Phenaki: Variable-Length Video Generation from Open Domain Textual Descriptions
The paper introduces "Phenaki," a novel approach for generating realistic variable-length videos conditioned on sequences of open domain textual descriptions. It tackles a critical challenge in video synthesis: generating coherent temporal sequences from text inputs, which to date has been less explored compared to image synthesis. The core contribution of Phenaki lies in its ability to handle variable-length videos through a sophisticated tokenizer that employs causal attention, enabling the compression of videos into discrete token representations. This capability is particularly noteworthy as it distinguishes video from mere "moving images" and facilitates real-world creative applications.
Core Methodology
The architecture of Phenaki consists of two primary components: an encoder-decoder video model and a bidirectional masked transformer, inspired by recent advancements in image synthesis such as DALL-E and Parti. The encoder-decoder model, termed C, is pivotal for its ability to exploit temporal redundancies and encode video sequences into compact representations through discrete video tokens. This compression leads to fewer tokens, approximately 40% less than baseline methods, without sacrificing spatio-temporal coherence. The C model's novel causal structure allows for decoding videos of any length, a feature supported by its auto-regressive capabilities.

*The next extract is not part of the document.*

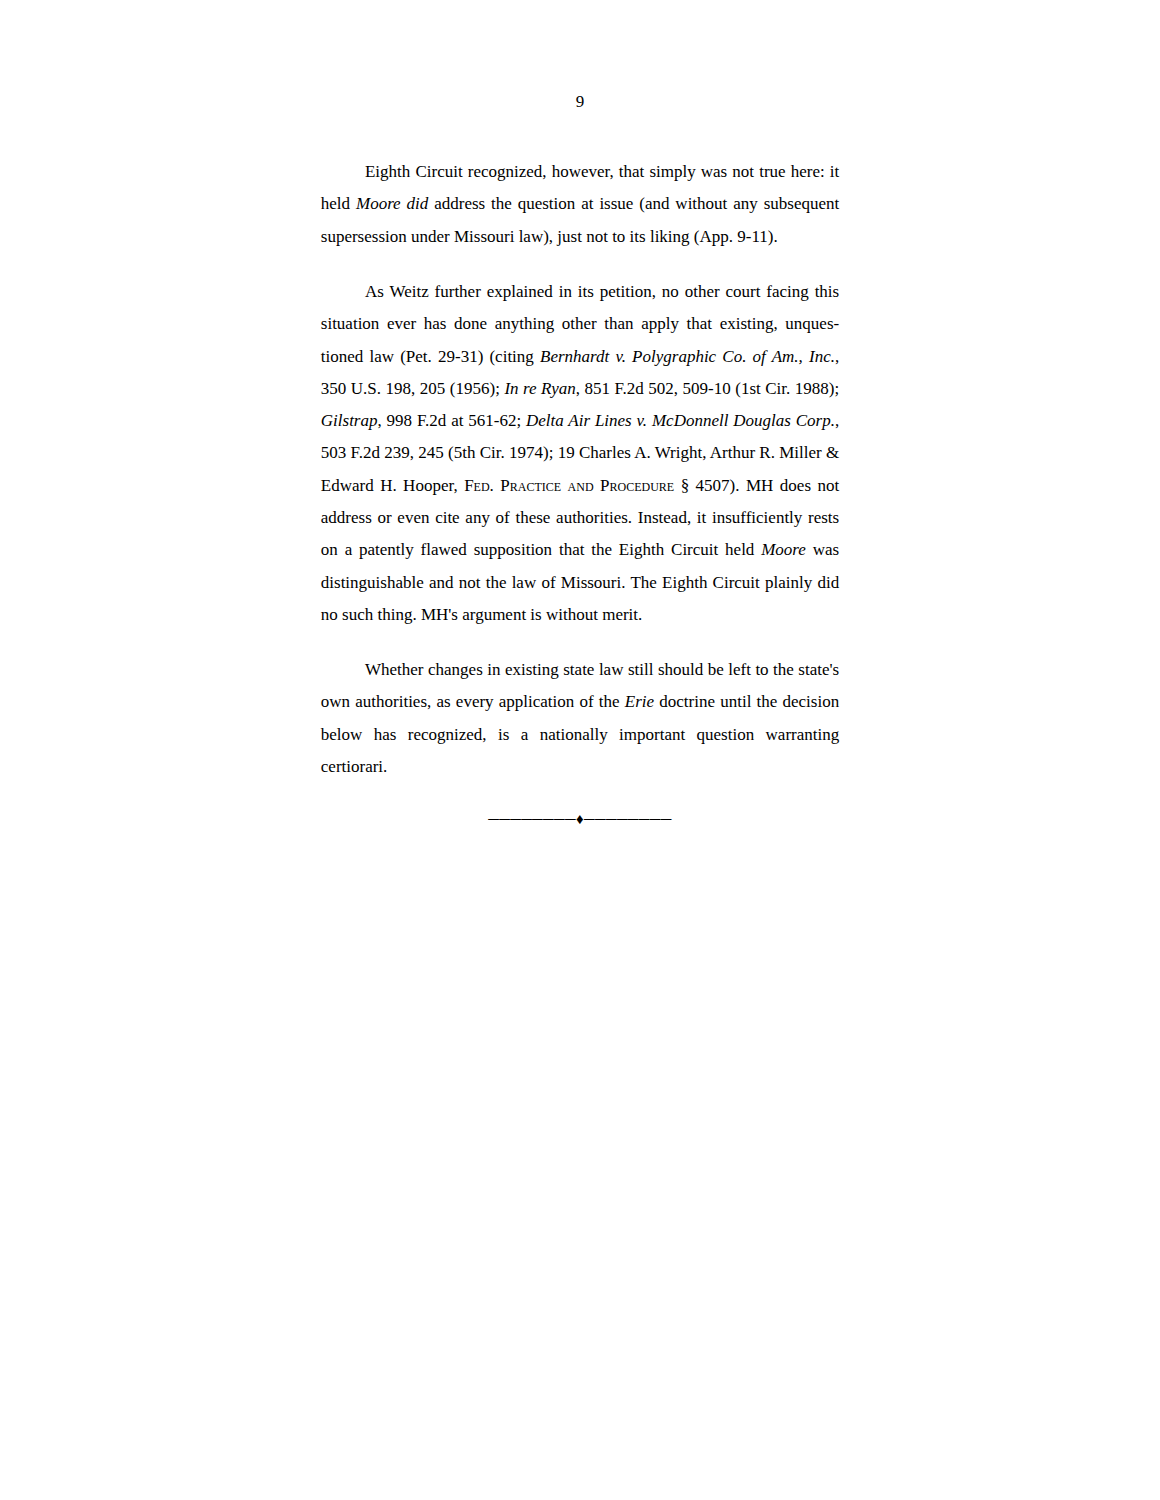9
Eighth Circuit recognized, however, that simply was not true here: it held Moore did address the question at issue (and without any subsequent supersession under Missouri law), just not to its liking (App. 9-11).
As Weitz further explained in its petition, no other court facing this situation ever has done anything other than apply that existing, unquestioned law (Pet. 29-31) (citing Bernhardt v. Polygraphic Co. of Am., Inc., 350 U.S. 198, 205 (1956); In re Ryan, 851 F.2d 502, 509-10 (1st Cir. 1988); Gilstrap, 998 F.2d at 561-62; Delta Air Lines v. McDonnell Douglas Corp., 503 F.2d 239, 245 (5th Cir. 1974); 19 Charles A. Wright, Arthur R. Miller & Edward H. Hooper, Fed. Practice and Procedure § 4507). MH does not address or even cite any of these authorities. Instead, it insufficiently rests on a patently flawed supposition that the Eighth Circuit held Moore was distinguishable and not the law of Missouri. The Eighth Circuit plainly did no such thing. MH's argument is without merit.
Whether changes in existing state law still should be left to the state's own authorities, as every application of the Erie doctrine until the decision below has recognized, is a nationally important question warranting certiorari.
────────♦────────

The bidirectional masked transformer component, trained with movie visual token modeling, efficiently generates video tokens from pre-computed text tokens. This part of the architecture eschews the typical auto-regressive token-by-token generation in favor of a parallel approach, considerably reducing computational overhead and allowing for rapid video generation. The successive prediction of masked tokens aligns with state-of-the-art practices in image generation, leveraging mask and sampling schedules to enhance quality.
Experimental Results and Implications
Phenaki demonstrates its efficacy through a series of evaluations, including text-to-video generation, story-based video synthesis, and image-conditional video generation. This broad testing reaffirms its utility across different settings, outperforming previous methods in maintaining temporal coherence, especially in longer videos. The combined training on both image and video datasets allows the model to generalize and compose new concepts not inherently available in traditional video datasets. This is crucial given the limited availability of high-quality video-text pairs compared to extensive image collections like LAION-400M.
Quantitatively, the model shows competitive performance in text-to-video tasks, closely matching fine-tuned models on Kinetics-400 despite being evaluated zero-shot. Furthermore, the integration of text-image data significantly enhances video generation capability, particularly in capturing diverse styles and narratives unattainable through video data alone. These results suggest that leveraging comprehensive sets of images contributes to increased video generation quality and broad applicability across themes.
Implications and Future Directions
Phenaki represents an essential stride towards flexible and scalable text-conditioned video generation. Its potential for creating dynamic visual narratives from textual stories opens new avenues in content creation and digital storytelling, fundamentally transforming how visual content can be conceived and produced. The proposed framework paves the way for further paper into more efficient and contextually aware video generation systems.
Future developments may delve into enhancing model interpretability to refine control over generated outputs, addressing inherent biases from training datasets, and exploring better fine-tuning strategies to improve generalization across unseen text inputs. Moreover, expanding the dataset variegation to incorporate more real-world scenarios could vastly improve Phenaki's efficacy, augmenting its utility in diverse applications from creative industries to educational tools.